Non si è mai allontanato dal figurativo, non ha mai voluto porsi con
l’intelletto davanti al suo bisogno creativo, come ogni artista e poeti
autentici ha semplicemente immerso le proprie sapienze e osservazioni
nell’atto antico e mai esauriente dell’arte. Così siamo al cospetto di
figurazioni folgoranti di luce, di corpi testimoni di una realtà più
ampia delle loro cronache, di forze e energie che le trascendono, e forse
trascendono l’artista stesso. Dimostra in ogni immagine il coraggio delle
proprie padronanze tecniche e l’azzardo della poesia. Le titolazioni sono
una specie di cronaca dei sentimenti dei luoghi, una memoria catastale in
cui la vita dell’artista s’intreccia alla vita di un paese e si allarga
alla contemporaneità. Un mondo nuovo, una rinnovata visione data con
l’intuizione. Alla base del suo operare c’è più una poetica che una
ricerca tecnica.
Un piccolo mondo di provincia che ha le inconfondibili stimmate di un
passato paesano, rustico. L’artista lo rimuove con ironia e pietà, lo
crocifigge sulla tela con determinata precisione di gesti. Un album di
istantanee che potrebbe apparire crudele nella volontà di esibire ogni
piaga, ogni difetto, ma è corretto da un’umana partecipazione che è poi
considerazione di sé, coinvolto nel destino di tutti. Simboli
dell’immolazione collettiva, animali scuoiati, polli penzolanti, immagini
di una morte violenta eppure anch’essa ridotta alla quotidianità, alle
pratiche esigenze di cucina. Sforzo, palesato anche dalla velocità
dell’esecuzione, di far coincidere oggetto e rappresentazione, la
contestualità fra realtà vista e realtà restituita. Nella giunzione fra
le due realtà, c’è una pausa impercettibile, uno stacco, in cui la
memoria prevale sull’osservazione diretta.

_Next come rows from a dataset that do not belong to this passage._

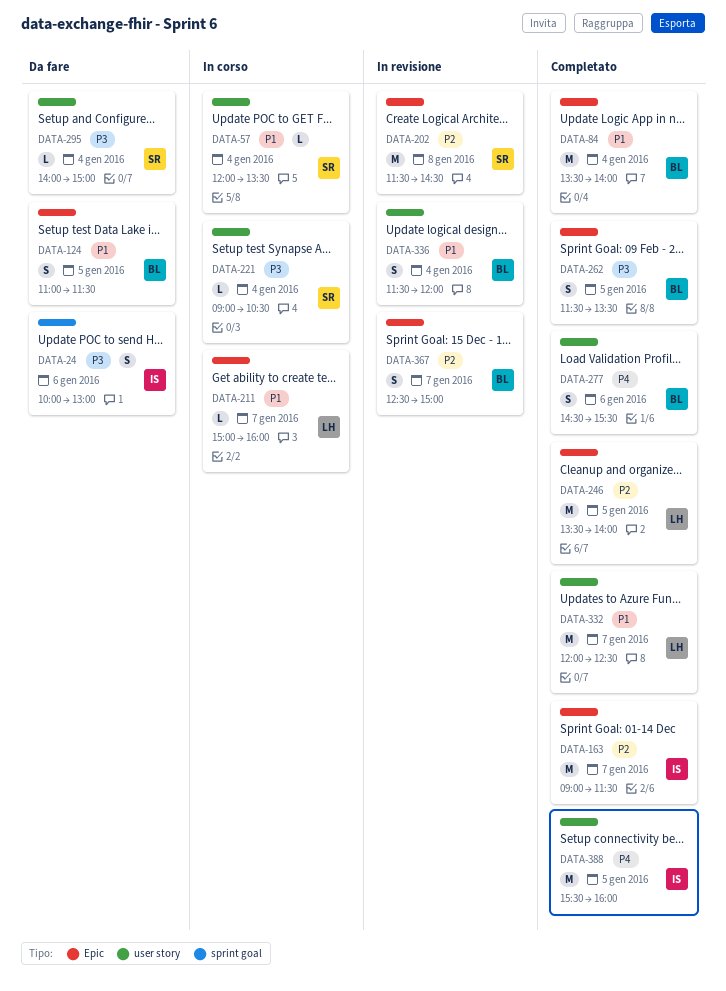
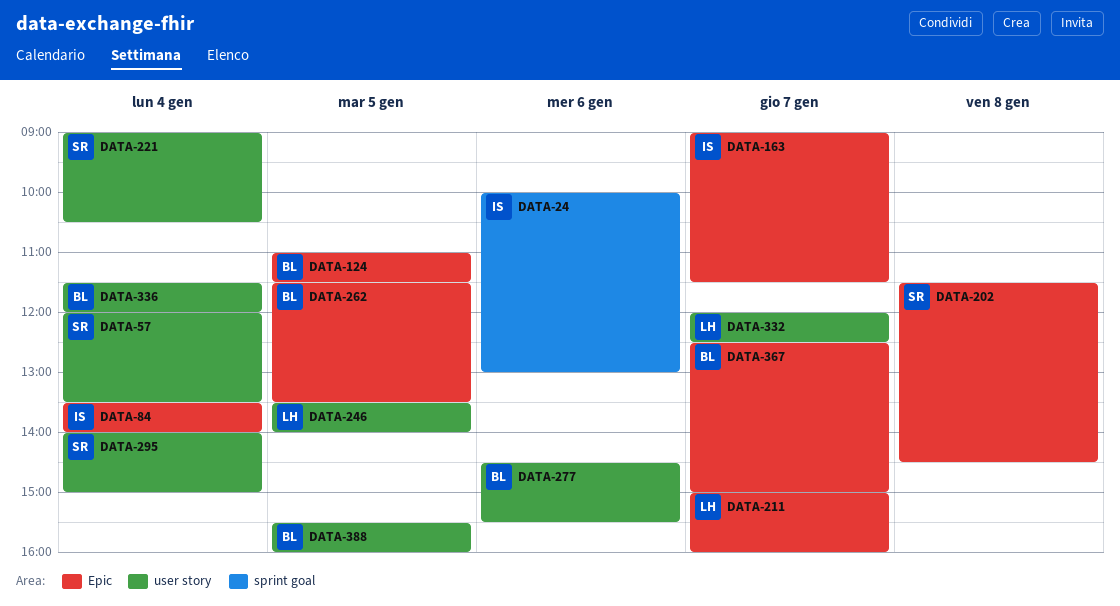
DATA-84, owner: BL -> IS
DATA-246, label: Epic -> user story
DATA-388, owner: IS -> BL

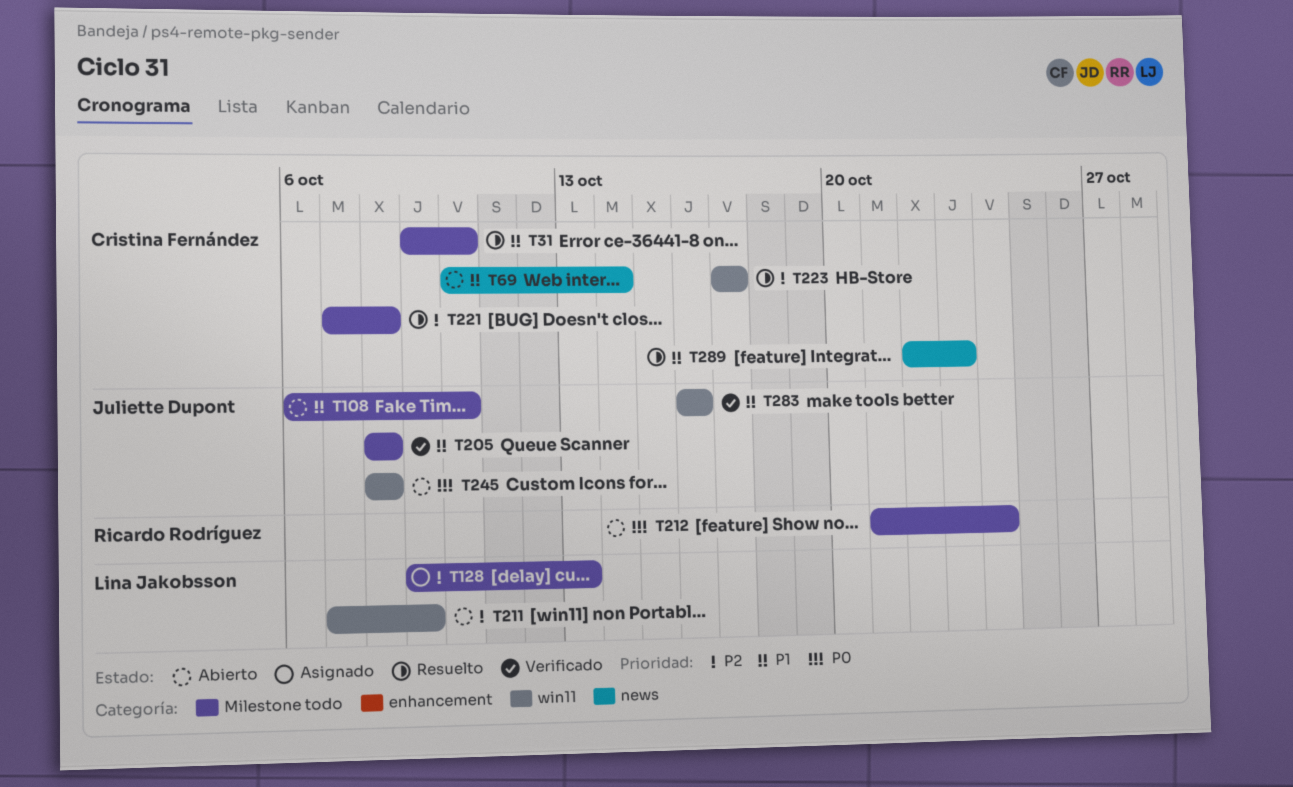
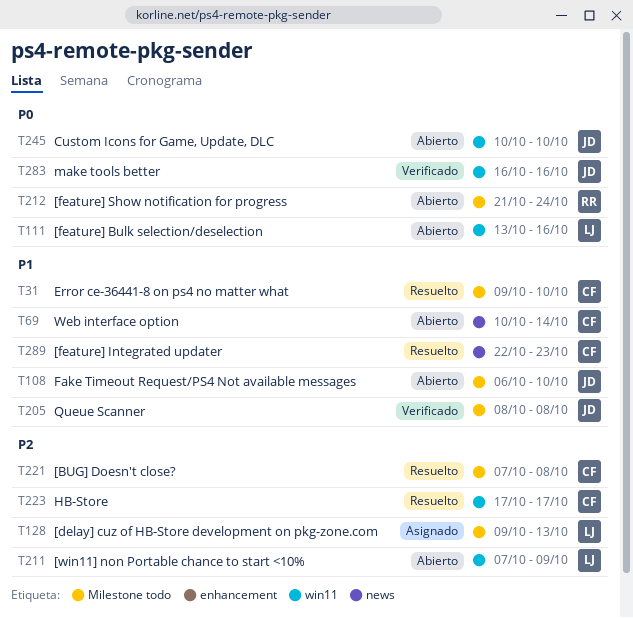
T111: none -> present
T245, start: Oct 8 -> Oct 10
T245, due: Oct 8 -> Oct 10
T283, priority: P1 -> P0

Il piglio ironico è sempre addolcito da una profonda consapevolezza della
fragile natura umana.
Quasi un altro mondo quello dipinto da Vitali, rispetto a ciò che i
nostri occhi vedono. Il mondo vero, il mondo sotto la pelle, il mondo
fatto delle sensazioni di ciascuno, fatto di quel che ciascuno è
veramente, un mondo al quale Vitali ha tolto il velo.
Radici conservate ed espresse , offre elementi che consentono di leggere
il territorio, il suo sviluppo, la sua cultura, economia, socialità,
paesaggio. Capace di schiudere all’interlocutore dimensioni più ampie.
Testimoni che sopravvivono al passare del tempo, attraverso i ritratti si
racconta come in una biografia, rendendo viva e vera e quasi presente una
figura, consegnandola così alla storia. Il personaggio è protagonista
della sua quotidianità, grazie all’artista diviene più grande.
Ricerca personale scevra da ‘clichè’, vizi di maniera o ammiccamenti alla
moda del momento. Libero, autodidatta, dotato di una ricchezza espressiva
innata. Fuoco dell’arte. Forza materia e iconografica originalissima, che
evidenzia il vitalismo ed esalta l’istintualità dell’uomo. Sono ‘Nature
morte’ partecipate, così come partecipi e commoventi sono le
rappresentazioni di tipi e personaggi che rimandano a un tempo
irrimediabilmente passato, disvelando nostalgia di una dimensione
perduta, nostalgia del sogno, del desiderio o del ricordo più che di una
realtà, coscienza del difficile mestiere del vivere.
LA CUCCAGNA
La “cuccagna” si faceva in piazza o sul lago. Il palo da percorrere era
tutto pieno di grasso, scivolosissimo, si facevano grandi cadute.